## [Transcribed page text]
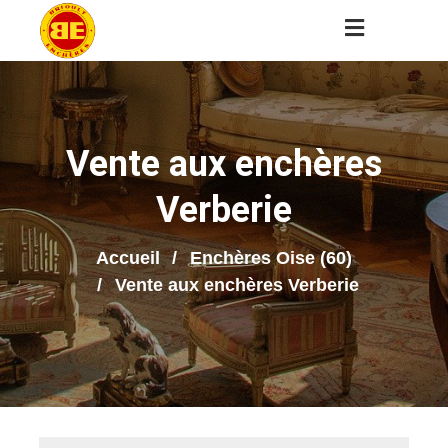
Vente aux enchères
Verberie
Accueil
Enchères Oise (60)
Vente aux enchères Verberie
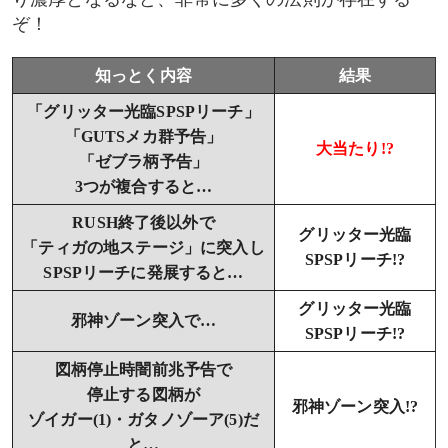
ぞ！
知っとく内容
結果
「グリッター光臨SPSPリーチ」
「GUTSメカ群予告」
大当たり!?
「ゼブラ柄予告」
3つが複合すると…
RUSH終了後以外で
グリッター光臨
「ティガの地ステージ」に突入し
SPSPリーチ!?
SPSPリーチに発展すると…
グリッター光臨
邪神ゾーン突入で…
SPSPリーチ!?
図柄停止時闇前兆予告で
停止する図柄が
邪神ゾーン突入!?
ゾイガー(1)・ガタノゾーア(5)だ
と…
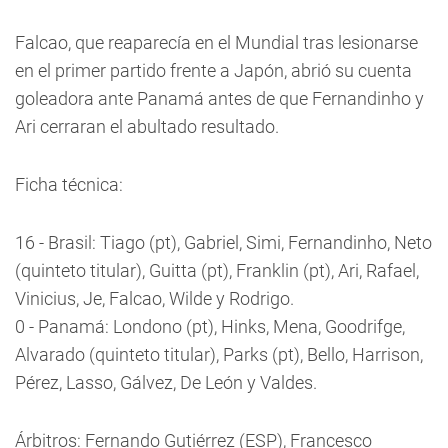
Falcao, que reaparecía en el Mundial tras lesionarse
en el primer partido frente a Japón, abrió su cuenta
goleadora ante Panamá antes de que Fernandinho y
Ari cerraran el abultado resultado.
Ficha técnica:
16 - Brasil: Tiago (pt), Gabriel, Simi, Fernandinho, Neto
(quinteto titular), Guitta (pt), Franklin (pt), Ari, Rafael,
Vinicius, Je, Falcao, Wilde y Rodrigo.
0 - Panamá: Londono (pt), Hinks, Mena, Goodrifge,
Alvarado (quinteto titular), Parks (pt), Bello, Harrison,
Pérez, Lasso, Gálvez, De León y Valdes.
Árbitros: Fernando Gutiérrez (ESP), Francesco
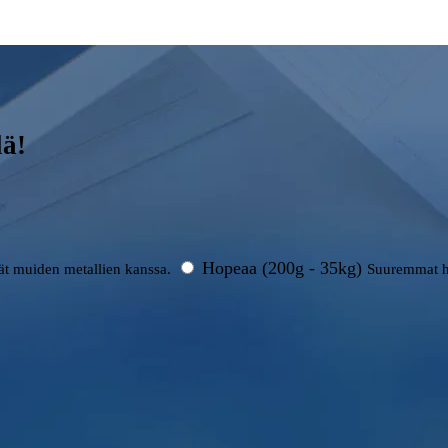
lä!
Hopeaa (200g - 35kg)
rät muiden metallien kanssa.
Suuremmat h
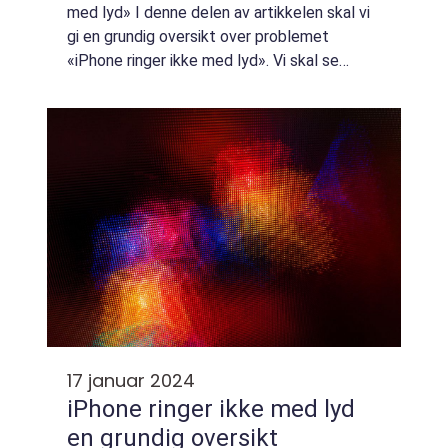
med lyd» I denne delen av artikkelen skal vi
gi en grundig oversikt over problemet
«iPhone ringer ikke med lyd». Vi skal se
nærmere på årsaker, potensielle løsninger og
andre releva...
17 januar 2024
iPhone ringer ikke med lyd
en grundig oversikt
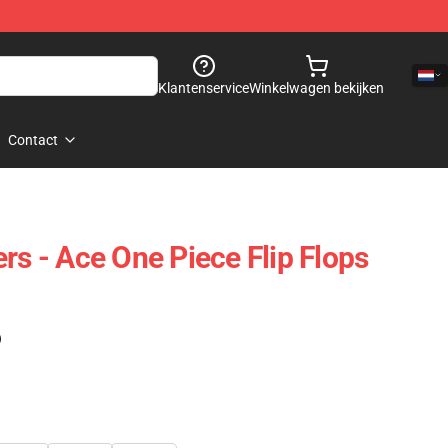
Klantenservice
Winkelwagen bekijken
Contact
rs - Ace One Piece Flip Flops
)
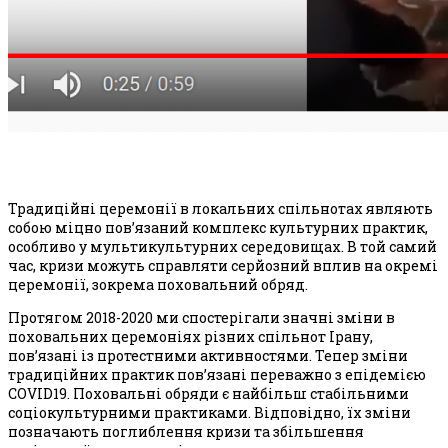
Традиційні церемонії в локальних спільнотах являють
собою міцно пов’язаний комплекс культурних практик,
особливо у мультикультурних середовищах. В той самий
час, кризи можуть справляти серйозний вплив на окремі
церемонії, зокрема поховальний обряд.
Протягом 2018-2020 ми спостерігали значні зміни в
поховальних церемоніях різних спільнот Ірану,
пов’язані із протестними активностями. Тепер зміни
традиційних практик пов’язані переважно з епідемією
COVID19. Поховальні обряди є найбільш стабільними
соціокультурними практиками. Відповідно, їх зміни
позначають поглиблення кризи та збільшення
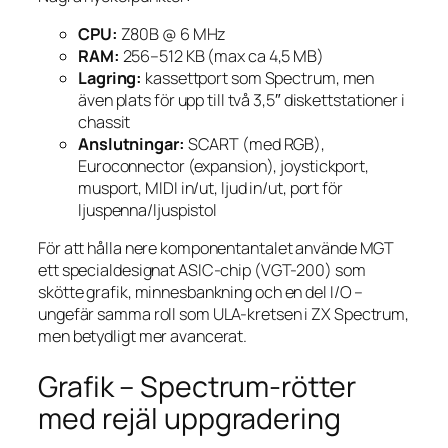
CPU:
Z80B @ 6 MHz
RAM:
256–512 KB (max ca 4,5 MB)
Lagring:
kassettport som Spectrum, men
även plats för upp till två 3,5″ diskettstationer i
chassit
Anslutningar:
SCART (med RGB),
Euroconnector (expansion), joystickport,
musport, MIDI in/ut, ljud in/ut, port för
ljuspenna/ljuspistol
För att hålla nere komponentantalet använde MGT
ett specialdesignat ASIC-chip (VGT-200) som
skötte grafik, minnesbankning och en del I/O –
ungefär samma roll som ULA-kretsen i ZX Spectrum,
men betydligt mer avancerat.
Grafik – Spectrum-rötter
med rejäl uppgradering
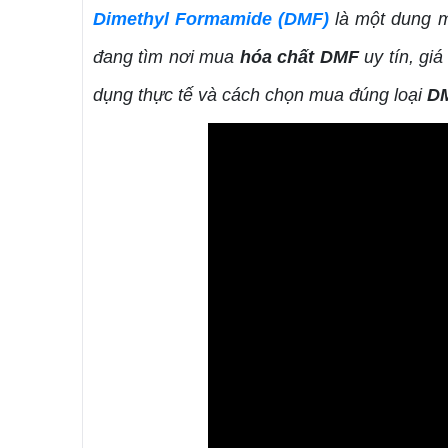
Dimethyl Formamide (DMF)
là một dung m
đang tìm nơi mua
hóa chất DMF
uy tín, giá
dụng thực tế và cách chọn mua đúng loại
D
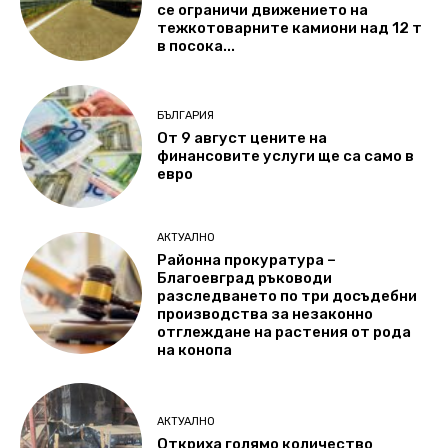
се ограничи движението на
тежкотоварните камиони над 12 т
в посока...
БЪЛГАРИЯ
От 9 август цените на
финансовите услуги ще са само в
евро
АКТУАЛНО
Районна прокуратура –
Благоевград ръководи
разследването по три досъдебни
производства за незаконно
отглеждане на растения от рода
на конопа
АКТУАЛНО
Откриха голямо количество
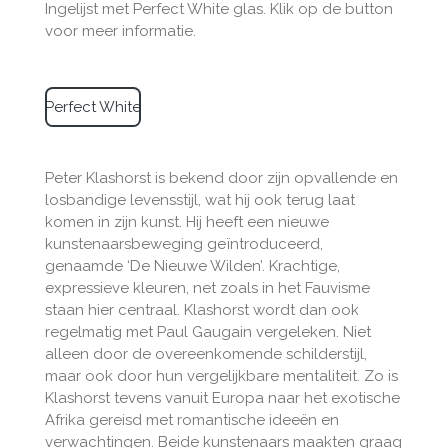
Ingelijst met Perfect White glas. Klik op de button
voor meer informatie.
Perfect White
Peter Klashorst is bekend door zijn opvallende en
losbandige levensstijl, wat hij ook terug laat
komen in zijn kunst. Hij heeft een nieuwe
kunstenaarsbeweging geïntroduceerd,
genaamde ‘De Nieuwe Wilden’. Krachtige,
expressieve kleuren, net zoals in het Fauvisme
staan hier centraal. Klashorst wordt dan ook
regelmatig met Paul Gaugain vergeleken. Niet
alleen door de overeenkomende schilderstijl,
maar ook door hun vergelijkbare mentaliteit. Zo is
Klashorst tevens vanuit Europa naar het exotische
Afrika gereisd met romantische ideeën en
verwachtingen. Beide kunstenaars maakten graag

## [TASK STATEMENT]
Rewrite the text of the whole listing above with every "Perfect White" swapped for "Museum Glass" and all else unchanged. Leave the pictures out of your answer.

## [RESPONSE TO THE EXERCISE]
Vente aux enchères
Verberie
Accueil
Enchères Oise (60)
Vente aux enchères Verberie
ぞ！
知っとく内容
結果
「グリッター光臨SPSPリーチ」
「GUTSメカ群予告」
大当たり!?
「ゼブラ柄予告」
3つが複合すると…
RUSH終了後以外で
グリッター光臨
「ティガの地ステージ」に突入し
SPSPリーチ!?
SPSPリーチに発展すると…
グリッター光臨
邪神ゾーン突入で…
SPSPリーチ!?
図柄停止時闇前兆予告で
停止する図柄が
邪神ゾーン突入!?
ゾイガー(1)・ガタノゾーア(5)だ
と…
Falcao, que reaparecía en el Mundial tras lesionarse
en el primer partido frente a Japón, abrió su cuenta
goleadora ante Panamá antes de que Fernandinho y
Ari cerraran el abultado resultado.
Ficha técnica:
16 - Brasil: Tiago (pt), Gabriel, Simi, Fernandinho, Neto
(quinteto titular), Guitta (pt), Franklin (pt), Ari, Rafael,
Vinicius, Je, Falcao, Wilde y Rodrigo.
0 - Panamá: Londono (pt), Hinks, Mena, Goodrifge,
Alvarado (quinteto titular), Parks (pt), Bello, Harrison,
Pérez, Lasso, Gálvez, De León y Valdes.
Árbitros: Fernando Gutiérrez (ESP), Francesco
lä!
Hopeaa (200g - 35kg)
rät muiden metallien kanssa.
Suuremmat h
med lyd» I denne delen av artikkelen skal vi
gi en grundig oversikt over problemet
«iPhone ringer ikke med lyd». Vi skal se
nærmere på årsaker, potensielle løsninger og
andre releva...
17 januar 2024
iPhone ringer ikke med lyd
en grundig oversikt
Klantenservice
Winkelwagen bekijken
Contact
rs - Ace One Piece Flip Flops
)
Традиційні церемонії в локальних спільнотах являють
собою міцно пов’язаний комплекс культурних практик,
особливо у мультикультурних середовищах. В той самий
час, кризи можуть справляти серйозний вплив на окремі
церемонії, зокрема поховальний обряд.
Протягом 2018-2020 ми спостерігали значні зміни в
поховальних церемоніях різних спільнот Ірану,
пов’язані із протестними активностями. Тепер зміни
традиційних практик пов’язані переважно з епідемією
COVID19. Поховальні обряди є найбільш стабільними
соціокультурними практиками. Відповідно, їх зміни
позначають поглиблення кризи та збільшення
CPU:
Z80B @ 6 MHz
RAM:
256–512 KB (max ca 4,5 MB)
Lagring:
kassettport som Spectrum, men
även plats för upp till två 3,5″ diskettstationer i
chassit
Anslutningar:
SCART (med RGB),
Euroconnector (expansion), joystickport,
musport, MIDI in/ut, ljud in/ut, port för
ljuspenna/ljuspistol
För att hålla nere komponentantalet använde MGT
ett specialdesignat ASIC-chip (VGT-200) som
skötte grafik, minnesbankning och en del I/O –
ungefär samma roll som ULA-kretsen i ZX Spectrum,
men betydligt mer avancerat.
Grafik – Spectrum-rötter
med rejäl uppgradering
Dimethyl Formamide (DMF)
là một dung m
đang tìm nơi mua
hóa chất DMF
uy tín, giá
dụng thực tế và cách chọn mua đúng loại
D
се ограничи движението на
тежкотоварните камиони над 12 т
в посока...
БЪЛГАРИЯ
От 9 август цените на
финансовите услуги ще са само в
евро
АКТУАЛНО
Районна прокуратура –
Благоевград ръководи
разследването по три досъдебни
производства за незаконно
отглеждане на растения от рода
на конопа
АКТУАЛНО
Откриха голямо количество
Ingelijst met Museum Glass glas. Klik op de button
voor meer informatie.
Museum Glass
Peter Klashorst is bekend door zijn opvallende en
losbandige levensstijl, wat hij ook terug laat
komen in zijn kunst. Hij heeft een nieuwe
kunstenaarsbeweging geïntroduceerd,
genaamde ‘De Nieuwe Wilden’. Krachtige,
expressieve kleuren, net zoals in het Fauvisme
staan hier centraal. Klashorst wordt dan ook
regelmatig met Paul Gaugain vergeleken. Niet
alleen door de overeenkomende schilderstijl,
maar ook door hun vergelijkbare mentaliteit. Zo is
Klashorst tevens vanuit Europa naar het exotische
Afrika gereisd met romantische ideeën en
verwachtingen. Beide kunstenaars maakten graag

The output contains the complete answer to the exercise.